The good news is MA is definitely communicating with JRiver over DLNA .
Here is the MA side :
And the JRiver side :
Notice how they are both showing the same media/track.
I believe there may be some settings I’m missing on either the JRiver or MA side, and there could be a bug or two that needing fixing on either or both sides. DLNA is apparently a fairly loosely defined protocol, and I have seen many problems between players, controllers and servers.

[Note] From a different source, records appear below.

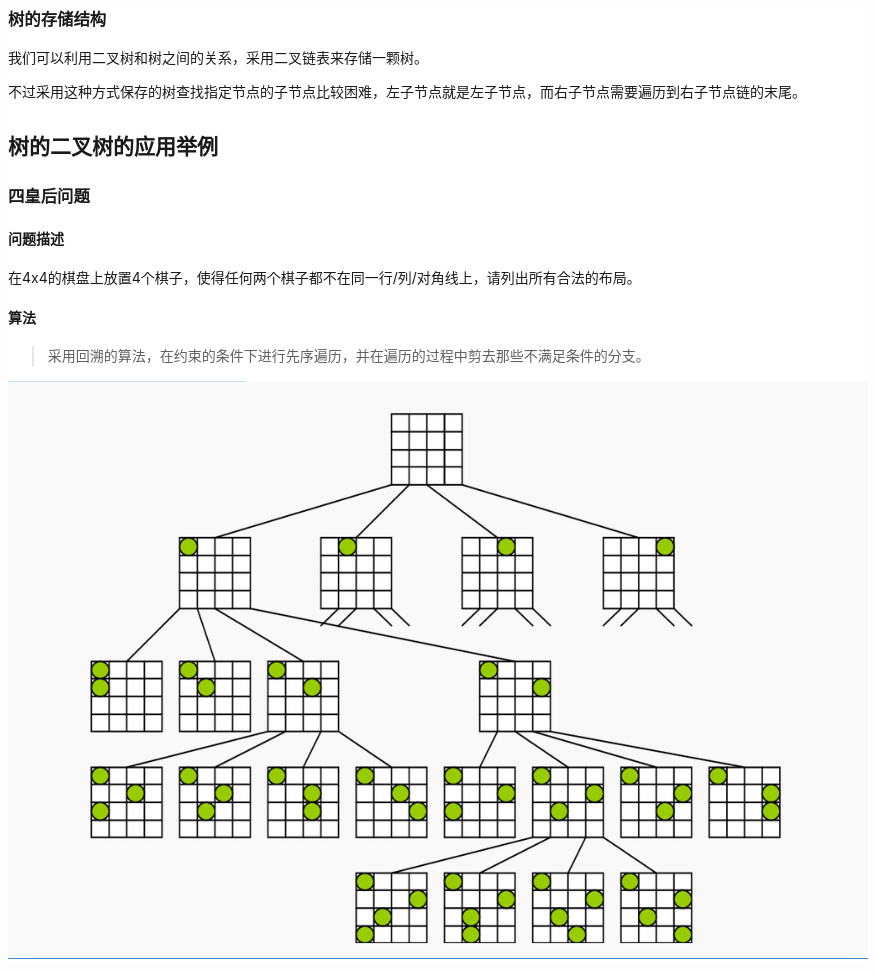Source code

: ### 树的存储结构

我们可以利用二叉树和树之间的关系，采用二叉链表来存储一颗树。

不过采用这种方式保存的树查找指定节点的子节点比较困难，左子节点就是左子节点，而右子节点需要遍历到右子节点链的末尾。

## 树的二叉树的应用举例

### 四皇后问题

#### 问题描述

在4x4的棋盘上放置4个棋子，使得任何两个棋子都不在同一行/列/对角线上，请列出所有合法的布局。

#### 算法

> 采用回溯的算法，在约束的条件下进行先序遍历，并在遍历的过程中剪去那些不满足条件的分支。

![](./images/four-queen.png)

BTW, most of the zones you see in my JRiver screenshot on the left aren’t powered by any PC. They used to consist of Chromecast audio, attached to very old AVRs with 7.1 analog inputs, that I basically got for free - pre-HDMI, non-networked models. But which sound great and without any processing on those inputs. The volume is set at 0 dB on every receiver, and never changes. They all stay on the multi-channel input, also. There are smartplugs and automations to turn the amps on or off since they can use a lot of power even when idle.

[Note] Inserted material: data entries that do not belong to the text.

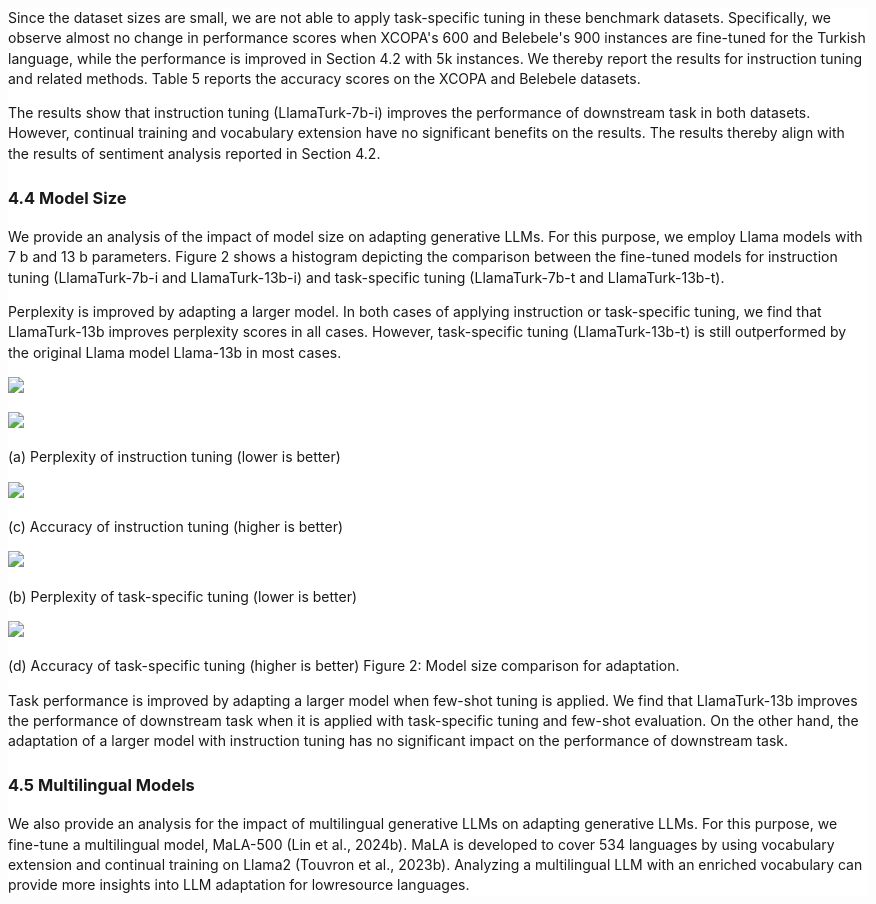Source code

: Since the dataset sizes are small, we are not able to apply task-specific tuning in these benchmark datasets. Specifically, we observe almost no change in performance scores when XCOPA's 600 and Belebele's 900 instances are fine-tuned for the Turkish language, while the performance is improved in Section 4.2 with $5 \mathrm{k}$ instances. We thereby report the results for instruction tuning and related methods. Table 5 reports the accuracy scores on the XCOPA and Belebele datasets.

The results show that instruction tuning (LlamaTurk-7b-i) improves the performance of downstream task in both datasets. However, continual training and vocabulary extension have no significant benefits on the results. The results thereby align with the results of sentiment analysis reported in Section 4.2.

### 4.4 Model Size

We provide an analysis of the impact of model size on adapting generative LLMs. For this purpose, we employ Llama models with $7 \mathrm{~b}$ and $13 \mathrm{~b}$ parameters. Figure 2 shows a histogram depicting the comparison between the fine-tuned models for instruction tuning (LlamaTurk-7b-i and LlamaTurk-13b-i) and task-specific tuning (LlamaTurk-7b-t and LlamaTurk-13b-t).

Perplexity is improved by adapting a larger model. In both cases of applying instruction or task-specific tuning, we find that LlamaTurk-13b improves perplexity scores in all cases. However, task-specific tuning (LlamaTurk-13b-t) is still outperformed by the original Llama model Llama-13b in most cases.

![](https://cdn.mathpix.com/cropped/2024_06_04_6890605175a246633ba3g-08.jpg?height=663&width=768&top_left_y=231&top_left_x=236)

![](https://cdn.mathpix.com/cropped/2024_06_04_6890605175a246633ba3g-08.jpg?height=237&width=357&top_left_y=247&top_left_x=244)

(a) Perplexity of instruction tuning (lower is better)

![](https://cdn.mathpix.com/cropped/2024_06_04_6890605175a246633ba3g-08.jpg?height=223&width=374&top_left_y=568&top_left_x=241)

(c) Accuracy of instruction tuning (higher is better)

![](https://cdn.mathpix.com/cropped/2024_06_04_6890605175a246633ba3g-08.jpg?height=231&width=369&top_left_y=250&top_left_x=615)

(b) Perplexity of task-specific tuning (lower is better)

![](https://cdn.mathpix.com/cropped/2024_06_04_6890605175a246633ba3g-08.jpg?height=223&width=371&top_left_y=571&top_left_x=611)

(d) Accuracy of task-specific tuning (higher is better)
Figure 2: Model size comparison for adaptation.

Task performance is improved by adapting a larger model when few-shot tuning is applied. We find that LlamaTurk-13b improves the performance of downstream task when it is applied with task-specific tuning and few-shot evaluation. On the other hand, the adaptation of a larger model with instruction tuning has no significant impact on the performance of downstream task.

### 4.5 Multilingual Models

We also provide an analysis for the impact of multilingual generative LLMs on adapting generative LLMs. For this purpose, we fine-tune a multilingual model, MaLA-500 (Lin et al., 2024b). MaLA is developed to cover 534 languages by using vocabulary extension and continual training on Llama2 (Touvron et al., 2023b). Analyzing a multilingual LLM with an enriched vocabulary can provide more insights into LLM adaptation for lowresource languages.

The CCAs didn’t have Ethernet, so I added a USB OTG / Ethernet NIC to each CCA. That made the cost about $50 per zone between the CCA and NICs. Amps were free and already there anyway, and speaker wire. Most of the speakers came built-in with the house
CCA were very flawed devices, though. In particular lack of gapless support. Roon supported it, but I didn’t like their approach or the price. Very glad to see that Music Assistant supports gapless with CCA now. 12 of my CCAs have been replaced with WiiM Pro Plus last year. They expose CCA, Airplay2 and DLNA interfaces. JRiver shows the WiiM DLNA renderers since it doesn’t support Google Cast or Airplay. I still have 5 cast devices though, 2 CCAs, 1 CC ultra, 2 CCwGTV.